§ **Task directions**
For the data below, restate word for word only the lines from the line containing "6 0M12 15a3" through the line containing "M1148 914V976L1141 985 1084 938 1076 925Z", both ends included.

§ **Listed entries**
┌──

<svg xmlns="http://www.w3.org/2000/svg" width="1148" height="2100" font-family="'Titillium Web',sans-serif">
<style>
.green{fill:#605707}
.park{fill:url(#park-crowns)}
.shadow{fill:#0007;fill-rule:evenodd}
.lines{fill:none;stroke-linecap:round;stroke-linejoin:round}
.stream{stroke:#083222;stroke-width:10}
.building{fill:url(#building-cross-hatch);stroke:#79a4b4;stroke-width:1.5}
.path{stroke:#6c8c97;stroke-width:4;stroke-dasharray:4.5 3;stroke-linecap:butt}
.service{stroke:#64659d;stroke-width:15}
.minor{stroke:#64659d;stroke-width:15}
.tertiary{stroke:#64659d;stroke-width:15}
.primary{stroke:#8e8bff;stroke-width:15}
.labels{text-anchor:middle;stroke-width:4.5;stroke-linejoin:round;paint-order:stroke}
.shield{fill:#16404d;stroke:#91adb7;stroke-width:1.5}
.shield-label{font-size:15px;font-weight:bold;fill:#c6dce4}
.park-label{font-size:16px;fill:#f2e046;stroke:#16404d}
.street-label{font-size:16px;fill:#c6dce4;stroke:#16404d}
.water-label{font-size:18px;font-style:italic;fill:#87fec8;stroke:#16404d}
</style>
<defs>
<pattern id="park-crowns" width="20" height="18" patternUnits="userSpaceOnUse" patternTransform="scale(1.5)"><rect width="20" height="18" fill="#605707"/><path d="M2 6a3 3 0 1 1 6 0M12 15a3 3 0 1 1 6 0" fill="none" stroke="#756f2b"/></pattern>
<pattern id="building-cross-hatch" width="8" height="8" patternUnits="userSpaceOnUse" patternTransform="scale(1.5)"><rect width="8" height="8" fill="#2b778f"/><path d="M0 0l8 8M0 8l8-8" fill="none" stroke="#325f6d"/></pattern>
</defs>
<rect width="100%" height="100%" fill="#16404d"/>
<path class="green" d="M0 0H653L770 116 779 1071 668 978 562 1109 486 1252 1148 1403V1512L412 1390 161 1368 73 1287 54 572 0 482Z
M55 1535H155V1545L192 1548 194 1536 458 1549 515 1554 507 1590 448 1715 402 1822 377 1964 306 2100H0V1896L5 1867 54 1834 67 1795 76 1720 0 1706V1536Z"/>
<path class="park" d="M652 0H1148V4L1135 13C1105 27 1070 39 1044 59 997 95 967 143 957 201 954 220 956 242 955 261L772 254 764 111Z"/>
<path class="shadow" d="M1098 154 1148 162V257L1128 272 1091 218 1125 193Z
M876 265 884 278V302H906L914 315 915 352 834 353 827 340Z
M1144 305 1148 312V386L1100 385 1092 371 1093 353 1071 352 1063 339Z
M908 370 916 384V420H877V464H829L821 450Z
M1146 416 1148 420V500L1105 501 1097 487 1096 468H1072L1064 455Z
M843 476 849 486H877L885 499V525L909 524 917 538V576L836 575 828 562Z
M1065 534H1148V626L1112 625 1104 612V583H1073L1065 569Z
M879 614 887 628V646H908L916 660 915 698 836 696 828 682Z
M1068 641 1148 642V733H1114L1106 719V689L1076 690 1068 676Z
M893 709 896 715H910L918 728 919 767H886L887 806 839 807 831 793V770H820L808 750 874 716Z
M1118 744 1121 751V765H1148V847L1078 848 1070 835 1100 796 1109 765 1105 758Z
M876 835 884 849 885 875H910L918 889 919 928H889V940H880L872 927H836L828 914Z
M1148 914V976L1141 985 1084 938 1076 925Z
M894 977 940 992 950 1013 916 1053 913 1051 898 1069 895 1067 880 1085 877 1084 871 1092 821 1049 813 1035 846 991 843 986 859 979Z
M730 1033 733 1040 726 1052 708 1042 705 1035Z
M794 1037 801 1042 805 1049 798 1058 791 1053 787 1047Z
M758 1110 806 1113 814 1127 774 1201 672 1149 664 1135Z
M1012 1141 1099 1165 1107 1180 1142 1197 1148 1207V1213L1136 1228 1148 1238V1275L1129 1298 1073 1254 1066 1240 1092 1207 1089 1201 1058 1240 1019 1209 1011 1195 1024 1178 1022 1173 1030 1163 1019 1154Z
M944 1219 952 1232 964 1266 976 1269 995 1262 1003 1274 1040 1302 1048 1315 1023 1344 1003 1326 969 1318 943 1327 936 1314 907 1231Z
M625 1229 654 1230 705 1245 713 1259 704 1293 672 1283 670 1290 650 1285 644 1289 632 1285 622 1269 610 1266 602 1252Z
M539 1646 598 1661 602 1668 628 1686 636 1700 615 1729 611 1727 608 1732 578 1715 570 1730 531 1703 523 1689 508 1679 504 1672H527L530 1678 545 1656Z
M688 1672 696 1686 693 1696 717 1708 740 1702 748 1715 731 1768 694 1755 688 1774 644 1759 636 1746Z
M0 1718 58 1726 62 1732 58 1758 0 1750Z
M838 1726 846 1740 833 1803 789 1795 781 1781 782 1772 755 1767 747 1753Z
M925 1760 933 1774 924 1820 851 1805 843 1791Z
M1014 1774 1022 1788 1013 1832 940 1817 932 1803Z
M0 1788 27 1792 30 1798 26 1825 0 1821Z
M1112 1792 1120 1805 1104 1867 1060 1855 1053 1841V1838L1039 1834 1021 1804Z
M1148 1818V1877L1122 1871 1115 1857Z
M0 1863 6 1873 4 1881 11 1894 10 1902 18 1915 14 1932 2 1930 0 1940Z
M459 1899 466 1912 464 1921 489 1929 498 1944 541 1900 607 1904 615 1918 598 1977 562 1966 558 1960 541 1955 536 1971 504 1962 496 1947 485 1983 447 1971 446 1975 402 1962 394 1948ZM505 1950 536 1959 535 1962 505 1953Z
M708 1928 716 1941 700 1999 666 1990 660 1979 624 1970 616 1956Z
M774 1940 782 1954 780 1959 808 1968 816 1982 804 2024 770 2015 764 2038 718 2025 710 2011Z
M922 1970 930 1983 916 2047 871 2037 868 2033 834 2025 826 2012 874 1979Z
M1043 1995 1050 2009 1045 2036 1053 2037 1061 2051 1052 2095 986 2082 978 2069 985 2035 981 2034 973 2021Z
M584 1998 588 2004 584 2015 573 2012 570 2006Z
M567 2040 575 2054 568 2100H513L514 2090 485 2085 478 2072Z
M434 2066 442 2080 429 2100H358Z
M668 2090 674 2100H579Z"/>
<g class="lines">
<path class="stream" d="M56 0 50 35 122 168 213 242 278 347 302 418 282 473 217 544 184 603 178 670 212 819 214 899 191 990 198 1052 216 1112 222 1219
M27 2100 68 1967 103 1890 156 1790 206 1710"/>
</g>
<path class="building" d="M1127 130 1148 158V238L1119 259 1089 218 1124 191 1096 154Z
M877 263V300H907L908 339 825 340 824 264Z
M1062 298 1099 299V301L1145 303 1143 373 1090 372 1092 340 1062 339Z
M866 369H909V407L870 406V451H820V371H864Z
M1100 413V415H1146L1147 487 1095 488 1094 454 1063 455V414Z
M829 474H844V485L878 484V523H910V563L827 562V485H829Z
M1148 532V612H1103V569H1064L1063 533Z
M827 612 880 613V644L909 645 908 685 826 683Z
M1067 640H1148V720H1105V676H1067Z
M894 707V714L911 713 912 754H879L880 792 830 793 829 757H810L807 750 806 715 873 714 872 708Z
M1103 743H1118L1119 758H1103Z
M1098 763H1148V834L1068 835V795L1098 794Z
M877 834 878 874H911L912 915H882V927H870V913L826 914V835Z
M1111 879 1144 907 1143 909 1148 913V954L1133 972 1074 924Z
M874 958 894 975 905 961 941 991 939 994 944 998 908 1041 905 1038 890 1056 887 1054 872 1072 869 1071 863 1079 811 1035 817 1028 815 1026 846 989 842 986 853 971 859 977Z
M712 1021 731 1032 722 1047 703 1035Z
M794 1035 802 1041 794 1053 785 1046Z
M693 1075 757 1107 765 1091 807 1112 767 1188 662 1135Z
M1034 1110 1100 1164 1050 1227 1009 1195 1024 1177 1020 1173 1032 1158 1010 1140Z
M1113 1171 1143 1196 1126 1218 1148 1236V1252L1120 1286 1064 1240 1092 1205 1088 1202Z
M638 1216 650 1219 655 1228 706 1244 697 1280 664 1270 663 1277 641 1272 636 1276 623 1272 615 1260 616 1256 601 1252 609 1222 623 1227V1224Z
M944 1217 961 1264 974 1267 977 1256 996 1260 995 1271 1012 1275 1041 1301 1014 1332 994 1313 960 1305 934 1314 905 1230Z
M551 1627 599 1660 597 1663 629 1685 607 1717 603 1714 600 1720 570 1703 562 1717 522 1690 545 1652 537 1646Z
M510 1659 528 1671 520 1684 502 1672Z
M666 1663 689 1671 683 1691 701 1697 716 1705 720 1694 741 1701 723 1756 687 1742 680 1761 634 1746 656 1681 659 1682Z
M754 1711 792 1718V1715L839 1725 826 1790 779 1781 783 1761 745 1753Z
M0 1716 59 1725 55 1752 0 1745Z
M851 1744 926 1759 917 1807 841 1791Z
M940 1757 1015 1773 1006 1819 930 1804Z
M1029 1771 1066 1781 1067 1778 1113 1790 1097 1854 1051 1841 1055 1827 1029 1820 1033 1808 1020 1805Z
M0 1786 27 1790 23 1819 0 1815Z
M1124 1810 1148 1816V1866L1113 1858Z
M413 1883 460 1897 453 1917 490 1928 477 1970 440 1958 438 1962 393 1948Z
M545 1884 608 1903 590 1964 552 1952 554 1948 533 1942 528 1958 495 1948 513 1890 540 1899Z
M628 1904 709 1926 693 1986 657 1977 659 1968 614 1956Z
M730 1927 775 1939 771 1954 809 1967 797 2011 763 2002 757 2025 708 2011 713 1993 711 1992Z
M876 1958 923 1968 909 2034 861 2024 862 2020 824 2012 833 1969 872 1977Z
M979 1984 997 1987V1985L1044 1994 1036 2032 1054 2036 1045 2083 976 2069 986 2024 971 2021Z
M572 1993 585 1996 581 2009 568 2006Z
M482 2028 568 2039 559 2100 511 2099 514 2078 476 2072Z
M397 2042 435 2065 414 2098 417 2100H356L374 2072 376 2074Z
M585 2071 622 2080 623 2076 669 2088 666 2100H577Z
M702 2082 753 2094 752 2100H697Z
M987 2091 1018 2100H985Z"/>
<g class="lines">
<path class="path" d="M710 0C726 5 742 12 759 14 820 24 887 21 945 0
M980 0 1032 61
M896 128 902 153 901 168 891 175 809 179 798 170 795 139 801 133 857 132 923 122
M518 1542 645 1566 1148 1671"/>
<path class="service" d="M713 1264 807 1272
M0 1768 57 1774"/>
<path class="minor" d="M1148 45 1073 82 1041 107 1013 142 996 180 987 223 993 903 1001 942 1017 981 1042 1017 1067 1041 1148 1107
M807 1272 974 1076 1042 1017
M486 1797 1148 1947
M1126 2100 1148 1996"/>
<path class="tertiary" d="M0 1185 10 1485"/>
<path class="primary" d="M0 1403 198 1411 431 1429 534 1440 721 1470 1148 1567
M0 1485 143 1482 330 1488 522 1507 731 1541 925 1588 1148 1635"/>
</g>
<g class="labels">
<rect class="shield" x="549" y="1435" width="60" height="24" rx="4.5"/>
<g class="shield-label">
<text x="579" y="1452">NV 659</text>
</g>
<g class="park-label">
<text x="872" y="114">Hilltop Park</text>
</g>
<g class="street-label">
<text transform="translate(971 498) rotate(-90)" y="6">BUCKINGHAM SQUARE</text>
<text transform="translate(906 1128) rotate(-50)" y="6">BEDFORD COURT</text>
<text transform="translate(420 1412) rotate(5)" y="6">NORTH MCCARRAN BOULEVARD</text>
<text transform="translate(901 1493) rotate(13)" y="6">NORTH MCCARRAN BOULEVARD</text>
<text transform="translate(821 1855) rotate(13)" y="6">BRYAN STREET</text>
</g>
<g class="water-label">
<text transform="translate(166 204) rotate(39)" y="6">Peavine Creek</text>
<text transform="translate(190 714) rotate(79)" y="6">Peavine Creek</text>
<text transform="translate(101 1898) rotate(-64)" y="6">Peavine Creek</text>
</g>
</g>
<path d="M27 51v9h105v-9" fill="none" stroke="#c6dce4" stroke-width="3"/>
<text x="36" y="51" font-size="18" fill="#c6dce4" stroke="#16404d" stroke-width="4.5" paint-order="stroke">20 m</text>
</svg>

└──

§ **Exercise result**
<pattern id="park-crowns" width="20" height="18" patternUnits="userSpaceOnUse" patternTransform="scale(1.5)"><rect width="20" height="18" fill="#605707"/><path d="M2 6a3 3 0 1 1 6 0M12 15a3 3 0 1 1 6 0" fill="none" stroke="#756f2b"/></pattern>
<pattern id="building-cross-hatch" width="8" height="8" patternUnits="userSpaceOnUse" patternTransform="scale(1.5)"><rect width="8" height="8" fill="#2b778f"/><path d="M0 0l8 8M0 8l8-8" fill="none" stroke="#325f6d"/></pattern>
</defs>
<rect width="100%" height="100%" fill="#16404d"/>
<path class="green" d="M0 0H653L770 116 779 1071 668 978 562 1109 486 1252 1148 1403V1512L412 1390 161 1368 73 1287 54 572 0 482Z
M55 1535H155V1545L192 1548 194 1536 458 1549 515 1554 507 1590 448 1715 402 1822 377 1964 306 2100H0V1896L5 1867 54 1834 67 1795 76 1720 0 1706V1536Z"/>
<path class="park" d="M652 0H1148V4L1135 13C1105 27 1070 39 1044 59 997 95 967 143 957 201 954 220 956 242 955 261L772 254 764 111Z"/>
<path class="shadow" d="M1098 154 1148 162V257L1128 272 1091 218 1125 193Z
M876 265 884 278V302H906L914 315 915 352 834 353 827 340Z
M1144 305 1148 312V386L1100 385 1092 371 1093 353 1071 352 1063 339Z
M908 370 916 384V420H877V464H829L821 450Z
M1146 416 1148 420V500L1105 501 1097 487 1096 468H1072L1064 455Z
M843 476 849 486H877L885 499V525L909 524 917 538V576L836 575 828 562Z
M1065 534H1148V626L1112 625 1104 612V583H1073L1065 569Z
M879 614 887 628V646H908L916 660 915 698 836 696 828 682Z
M1068 641 1148 642V733H1114L1106 719V689L1076 690 1068 676Z
M893 709 896 715H910L918 728 919 767H886L887 806 839 807 831 793V770H820L808 750 874 716Z
M1118 744 1121 751V765H1148V847L1078 848 1070 835 1100 796 1109 765 1105 758Z
M876 835 884 849 885 875H910L918 889 919 928H889V940H880L872 927H836L828 914Z
M1148 914V976L1141 985 1084 938 1076 925Z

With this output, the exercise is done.